| DOCUMENT TEXT |
^^^^

Exploratory Questions

Additional exploratory questions were asked in addition to the Myelofibrosis Symptom Assessment Form, based on the prevalence of certain symptoms and complaints reported anecdotally among the first half of the MF patients enrolled on the therapeutic clinical trial. Specifically included were single line item questions on insomnia, ability to bend, altered self-image, swelling, and altered bowel or bladder habits (see Table 1).

Comparison Measurements

Where possible, objective measurements were made in conjunction with the therapeutic trial to allow for further evaluation of the sensitivity of the Myelofibrosis Symptom Assessment Form to assess change in clinical variables. Those variables amenable to such measurements included serial objective weights, spleen size, and the presence of anemia. In addition, the 6-minute walk test was used for assessment of overall ability to ambulate and was performed in standard fashion reported in cardiovascular and pulmonary disease-related trials (American Thoracic Society: observed laps of a 30-35 m course, indoors, level, without encouragement). The 6-minute walk test was performed twice at baseline (before first dose of therapy), and then after 1, 3, and 6 28-day cycles of therapy.

^^^^

| GIVEN DATA |
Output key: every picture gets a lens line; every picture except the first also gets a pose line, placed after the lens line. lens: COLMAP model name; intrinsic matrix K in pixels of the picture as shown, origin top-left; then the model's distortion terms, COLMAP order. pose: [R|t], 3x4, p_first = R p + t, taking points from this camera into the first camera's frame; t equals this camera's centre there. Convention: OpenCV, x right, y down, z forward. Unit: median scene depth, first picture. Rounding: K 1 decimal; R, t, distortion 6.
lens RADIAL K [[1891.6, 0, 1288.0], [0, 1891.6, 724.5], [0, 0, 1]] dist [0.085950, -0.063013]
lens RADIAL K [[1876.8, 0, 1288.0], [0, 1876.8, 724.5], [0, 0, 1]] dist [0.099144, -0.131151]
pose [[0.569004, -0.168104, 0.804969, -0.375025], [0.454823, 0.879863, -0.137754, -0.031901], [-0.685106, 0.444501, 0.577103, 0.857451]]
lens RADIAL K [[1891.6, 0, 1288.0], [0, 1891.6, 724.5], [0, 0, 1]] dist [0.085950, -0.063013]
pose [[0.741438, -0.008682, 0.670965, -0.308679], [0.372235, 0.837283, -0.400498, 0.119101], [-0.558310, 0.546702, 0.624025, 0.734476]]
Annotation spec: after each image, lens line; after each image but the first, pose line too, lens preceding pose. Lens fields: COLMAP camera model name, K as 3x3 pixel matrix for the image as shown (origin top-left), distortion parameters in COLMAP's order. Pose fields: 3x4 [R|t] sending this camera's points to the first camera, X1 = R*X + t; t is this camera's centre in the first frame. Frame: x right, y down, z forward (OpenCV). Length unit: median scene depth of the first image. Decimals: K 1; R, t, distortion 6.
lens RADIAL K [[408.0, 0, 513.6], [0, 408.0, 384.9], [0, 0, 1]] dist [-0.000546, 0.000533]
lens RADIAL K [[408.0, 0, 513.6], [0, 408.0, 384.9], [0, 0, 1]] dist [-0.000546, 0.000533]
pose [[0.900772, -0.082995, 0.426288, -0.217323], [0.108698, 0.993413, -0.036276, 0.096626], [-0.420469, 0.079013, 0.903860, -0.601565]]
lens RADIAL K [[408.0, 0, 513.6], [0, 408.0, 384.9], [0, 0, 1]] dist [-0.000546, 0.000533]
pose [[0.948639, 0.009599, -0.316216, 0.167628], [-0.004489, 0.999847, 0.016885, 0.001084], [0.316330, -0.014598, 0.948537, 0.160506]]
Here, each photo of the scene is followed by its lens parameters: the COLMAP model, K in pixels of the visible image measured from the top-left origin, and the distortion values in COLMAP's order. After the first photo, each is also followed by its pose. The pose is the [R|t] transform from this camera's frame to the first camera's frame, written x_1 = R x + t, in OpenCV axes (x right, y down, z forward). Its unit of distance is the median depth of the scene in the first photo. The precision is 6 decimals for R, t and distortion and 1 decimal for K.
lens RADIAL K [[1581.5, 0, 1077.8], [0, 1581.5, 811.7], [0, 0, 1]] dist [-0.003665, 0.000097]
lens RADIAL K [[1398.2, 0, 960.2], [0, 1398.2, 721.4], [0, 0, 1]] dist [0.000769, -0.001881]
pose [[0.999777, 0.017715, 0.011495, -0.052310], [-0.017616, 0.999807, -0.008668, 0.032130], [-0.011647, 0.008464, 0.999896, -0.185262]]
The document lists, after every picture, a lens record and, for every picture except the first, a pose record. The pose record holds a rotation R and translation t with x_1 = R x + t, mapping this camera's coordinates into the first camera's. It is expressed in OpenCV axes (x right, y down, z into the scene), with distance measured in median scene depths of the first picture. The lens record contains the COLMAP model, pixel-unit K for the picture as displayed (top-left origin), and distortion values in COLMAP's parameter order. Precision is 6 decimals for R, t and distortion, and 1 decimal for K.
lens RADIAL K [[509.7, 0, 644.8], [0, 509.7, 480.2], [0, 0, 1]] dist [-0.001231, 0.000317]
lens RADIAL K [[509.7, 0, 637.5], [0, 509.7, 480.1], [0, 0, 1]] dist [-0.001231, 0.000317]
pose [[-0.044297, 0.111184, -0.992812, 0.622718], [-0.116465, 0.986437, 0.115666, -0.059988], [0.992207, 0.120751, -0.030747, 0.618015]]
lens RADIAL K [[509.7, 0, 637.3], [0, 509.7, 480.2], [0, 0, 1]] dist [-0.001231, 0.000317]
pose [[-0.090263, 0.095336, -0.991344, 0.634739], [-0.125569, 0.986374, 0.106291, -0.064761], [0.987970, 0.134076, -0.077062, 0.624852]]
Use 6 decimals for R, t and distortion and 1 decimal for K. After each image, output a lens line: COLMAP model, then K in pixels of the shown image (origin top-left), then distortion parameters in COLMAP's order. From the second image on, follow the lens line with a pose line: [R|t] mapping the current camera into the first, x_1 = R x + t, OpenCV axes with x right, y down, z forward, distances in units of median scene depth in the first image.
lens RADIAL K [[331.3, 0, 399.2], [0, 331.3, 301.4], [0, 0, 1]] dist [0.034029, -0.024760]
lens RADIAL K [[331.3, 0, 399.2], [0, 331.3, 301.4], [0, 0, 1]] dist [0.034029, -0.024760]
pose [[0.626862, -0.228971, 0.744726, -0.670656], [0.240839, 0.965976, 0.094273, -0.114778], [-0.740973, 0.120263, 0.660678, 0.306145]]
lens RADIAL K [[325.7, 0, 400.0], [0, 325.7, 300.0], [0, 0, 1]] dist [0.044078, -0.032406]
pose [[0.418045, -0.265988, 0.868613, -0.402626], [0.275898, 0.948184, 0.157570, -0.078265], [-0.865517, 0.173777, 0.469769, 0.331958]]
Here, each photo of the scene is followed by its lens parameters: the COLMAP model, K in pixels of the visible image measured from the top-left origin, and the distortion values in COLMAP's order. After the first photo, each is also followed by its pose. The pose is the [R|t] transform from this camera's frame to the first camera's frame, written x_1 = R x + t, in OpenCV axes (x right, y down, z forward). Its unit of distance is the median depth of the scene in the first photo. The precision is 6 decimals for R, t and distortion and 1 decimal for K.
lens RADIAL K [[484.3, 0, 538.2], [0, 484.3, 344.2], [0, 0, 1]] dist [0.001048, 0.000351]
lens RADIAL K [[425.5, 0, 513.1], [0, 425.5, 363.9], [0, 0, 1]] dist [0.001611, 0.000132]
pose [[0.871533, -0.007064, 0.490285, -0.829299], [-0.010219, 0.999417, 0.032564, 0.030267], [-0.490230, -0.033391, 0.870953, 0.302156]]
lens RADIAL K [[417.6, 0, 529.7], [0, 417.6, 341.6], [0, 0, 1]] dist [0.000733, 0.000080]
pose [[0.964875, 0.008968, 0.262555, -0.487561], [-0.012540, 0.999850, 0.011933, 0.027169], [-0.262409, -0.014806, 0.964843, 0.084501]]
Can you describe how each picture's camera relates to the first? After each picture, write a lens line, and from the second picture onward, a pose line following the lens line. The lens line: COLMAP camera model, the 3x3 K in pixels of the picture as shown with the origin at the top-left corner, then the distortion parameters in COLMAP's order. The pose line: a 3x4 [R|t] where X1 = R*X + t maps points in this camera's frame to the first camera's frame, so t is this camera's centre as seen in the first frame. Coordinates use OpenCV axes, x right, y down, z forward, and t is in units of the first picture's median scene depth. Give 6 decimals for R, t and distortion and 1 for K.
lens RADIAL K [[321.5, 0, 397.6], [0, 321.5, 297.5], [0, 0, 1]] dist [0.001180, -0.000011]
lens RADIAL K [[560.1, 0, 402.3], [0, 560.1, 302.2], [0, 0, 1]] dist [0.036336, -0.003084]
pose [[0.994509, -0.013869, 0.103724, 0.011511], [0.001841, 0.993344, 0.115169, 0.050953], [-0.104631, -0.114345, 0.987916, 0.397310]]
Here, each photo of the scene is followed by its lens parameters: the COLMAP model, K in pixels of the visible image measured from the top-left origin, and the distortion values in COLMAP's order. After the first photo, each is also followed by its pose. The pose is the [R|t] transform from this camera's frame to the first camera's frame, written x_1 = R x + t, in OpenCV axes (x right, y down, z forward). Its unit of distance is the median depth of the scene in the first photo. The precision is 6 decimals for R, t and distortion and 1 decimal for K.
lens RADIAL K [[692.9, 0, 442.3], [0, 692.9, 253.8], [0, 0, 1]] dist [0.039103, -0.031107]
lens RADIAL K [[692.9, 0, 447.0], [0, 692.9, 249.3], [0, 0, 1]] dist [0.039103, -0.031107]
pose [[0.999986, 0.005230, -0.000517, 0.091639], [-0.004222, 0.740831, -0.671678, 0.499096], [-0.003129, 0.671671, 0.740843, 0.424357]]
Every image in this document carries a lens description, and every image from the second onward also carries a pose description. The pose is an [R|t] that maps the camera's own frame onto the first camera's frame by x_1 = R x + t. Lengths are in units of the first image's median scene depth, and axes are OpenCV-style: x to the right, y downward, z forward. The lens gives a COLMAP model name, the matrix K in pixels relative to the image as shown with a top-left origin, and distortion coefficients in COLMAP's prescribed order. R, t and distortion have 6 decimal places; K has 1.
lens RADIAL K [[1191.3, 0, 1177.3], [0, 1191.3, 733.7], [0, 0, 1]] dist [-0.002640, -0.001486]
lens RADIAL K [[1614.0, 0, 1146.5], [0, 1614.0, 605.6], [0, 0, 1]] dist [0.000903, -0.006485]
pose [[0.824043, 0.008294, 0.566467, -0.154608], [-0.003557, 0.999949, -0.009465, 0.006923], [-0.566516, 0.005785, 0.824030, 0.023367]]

^^^^

| WORK INSTRUCTION 1 |
Decide whether each statement below agrees with the text on myelofibrosis symptom assessment, answering yes or no and quoting the words of the text that decide it: (a) The 6-minute walk test was performed once at baseline. (b) Single line item questions on insomnia were included. (c) The 6-minute walk test course was outdoors.
| WORK INSTRUCTION 2 |
Summarize the text on myelofibrosis symptom assessment in two sentences.

| EXERCISE RESPONSE 1 |
(a) No: "The 6-minute walk test was performed twice at baseline (before first dose of therapy)"
(b) Yes: "Specifically included were single line item questions on insomnia, ability to bend, altered self-image, swelling, and altered bowel or bladder habits"
(c) No: "observed laps of a 30-35 m course, indoors, level, without encouragement"

| EXERCISE RESPONSE 2 |
Beyond the Myelofibrosis Symptom Assessment Form, single line item questions on insomnia, ability to bend, altered self-image, swelling, and altered bowel or bladder habits were added, based on symptoms reported anecdotally among the first half of enrolled MF patients. To evaluate the form's sensitivity to change, objective measurements of weight, spleen size, and anemia were made, and a standard 6-minute walk test was performed twice at baseline and after 1, 3, and 6 28-day cycles of therapy.